Directions for this task — Every entry that follows should be output exactly, and every image in it left out.

*** Opening of Supplied records ***

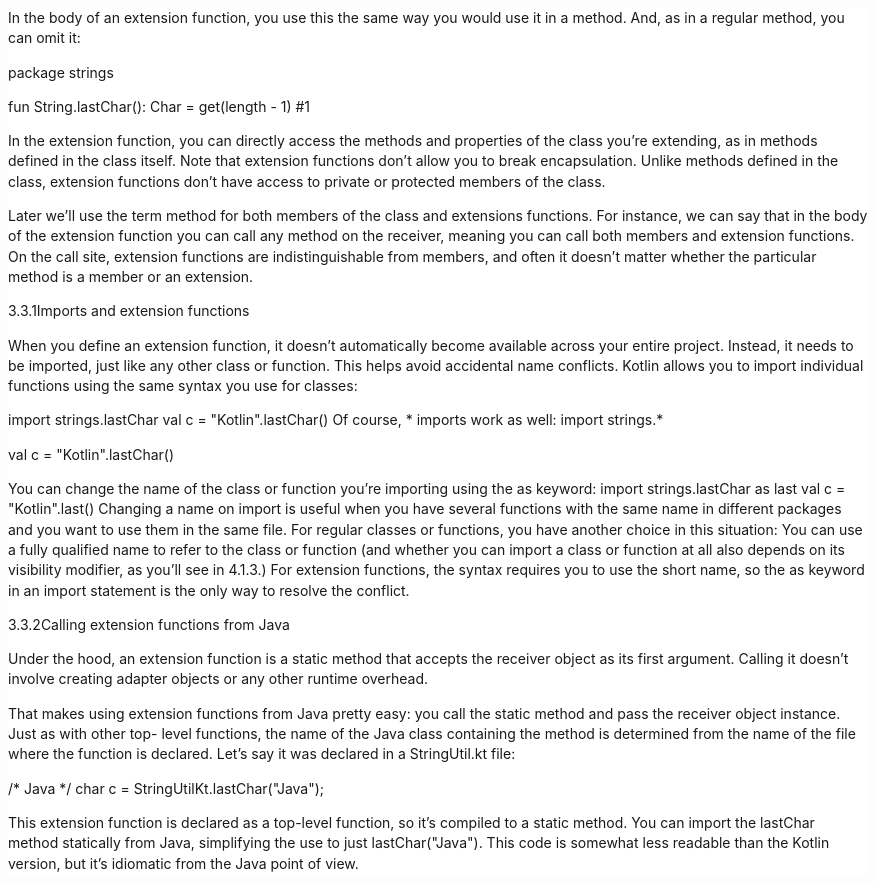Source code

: In the body of an extension function, you use this the same way you would use it in a method. And, as in a regular method, you can omit it:

package strings

fun String.lastChar(): Char = get(length - 1) #1

In the extension function, you can directly access the methods and properties of the class you’re extending, as in methods defined in the class itself. Note that extension functions don’t allow you to break encapsulation. Unlike methods defined in the class, extension functions don’t have access to private or protected members of the class.

Later we’ll use the term method for both members of the class and extensions functions. For instance, we can say that in the body of the extension function you can call any method on the receiver, meaning you can call both members and extension functions. On the call site, extension functions are indistinguishable from members, and often it doesn’t matter whether the particular method is a member or an extension.

3.3.1Imports and extension functions

When you define an extension function, it doesn’t automatically become available across your entire project. Instead, it needs to be imported, just like any other class or function. This helps avoid accidental name conflicts. Kotlin allows you to import individual functions using the same syntax you use for classes:

import strings.lastChar val c = "Kotlin".lastChar()
Of course, * imports work as well:
import strings.*

val c = "Kotlin".lastChar()

You can change the name of the class or function you’re importing using the
as keyword:
import strings.lastChar as last val c = "Kotlin".last()
Changing a name on import is useful when you have several functions with the same name in different packages and you want to use them in the same file. For regular classes or functions, you have another choice in this situation: You can use a fully qualified name to refer to the class or function (and whether you can import a class or function at all also depends on its visibility modifier, as you’ll see in 4.1.3.) For extension functions, the syntax requires you to use the short name, so the as keyword in an import statement is the only way to resolve the conflict.

3.3.2Calling extension functions from Java

Under the hood, an extension function is a static method that accepts the receiver object as its first argument. Calling it doesn’t involve creating adapter objects or any other runtime overhead.

That makes using extension functions from Java pretty easy: you call the static method and pass the receiver object instance. Just as with other top- level functions, the name of the Java class containing the method is determined from the name of the file where the function is declared. Let’s say it was declared in a StringUtil.kt file:

/* Java */
char c = StringUtilKt.lastChar("Java");

This extension function is declared as a top-level function, so it’s compiled to a static method. You can import the lastChar method statically from Java, simplifying the use to just lastChar("Java"). This code is somewhat less readable than the Kotlin version, but it’s idiomatic from the Java point of view.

*** Close of Supplied records ***

Output for this exercise —
Source code

: In the body of an extension function, you use this the same way you would use it in a method. And, as in a regular method, you can omit it:

package strings

fun String.lastChar(): Char = get(length - 1) #1

In the extension function, you can directly access the methods and properties of the class you’re extending, as in methods defined in the class itself. Note that extension functions don’t allow you to break encapsulation. Unlike methods defined in the class, extension functions don’t have access to private or protected members of the class.

Later we’ll use the term method for both members of the class and extensions functions. For instance, we can say that in the body of the extension function you can call any method on the receiver, meaning you can call both members and extension functions. On the call site, extension functions are indistinguishable from members, and often it doesn’t matter whether the particular method is a member or an extension.

3.3.1Imports and extension functions

When you define an extension function, it doesn’t automatically become available across your entire project. Instead, it needs to be imported, just like any other class or function. This helps avoid accidental name conflicts. Kotlin allows you to import individual functions using the same syntax you use for classes:

import strings.lastChar val c = "Kotlin".lastChar()
Of course, * imports work as well:
import strings.*

val c = "Kotlin".lastChar()

You can change the name of the class or function you’re importing using the
as keyword:
import strings.lastChar as last val c = "Kotlin".last()
Changing a name on import is useful when you have several functions with the same name in different packages and you want to use them in the same file. For regular classes or functions, you have another choice in this situation: You can use a fully qualified name to refer to the class or function (and whether you can import a class or function at all also depends on its visibility modifier, as you’ll see in 4.1.3.) For extension functions, the syntax requires you to use the short name, so the as keyword in an import statement is the only way to resolve the conflict.

3.3.2Calling extension functions from Java

Under the hood, an extension function is a static method that accepts the receiver object as its first argument. Calling it doesn’t involve creating adapter objects or any other runtime overhead.

That makes using extension functions from Java pretty easy: you call the static method and pass the receiver object instance. Just as with other top- level functions, the name of the Java class containing the method is determined from the name of the file where the function is declared. Let’s say it was declared in a StringUtil.kt file:

/* Java */
char c = StringUtilKt.lastChar("Java");

This extension function is declared as a top-level function, so it’s compiled to a static method. You can import the lastChar method statically from Java, simplifying the use to just lastChar("Java"). This code is somewhat less readable than the Kotlin version, but it’s idiomatic from the Java point of view.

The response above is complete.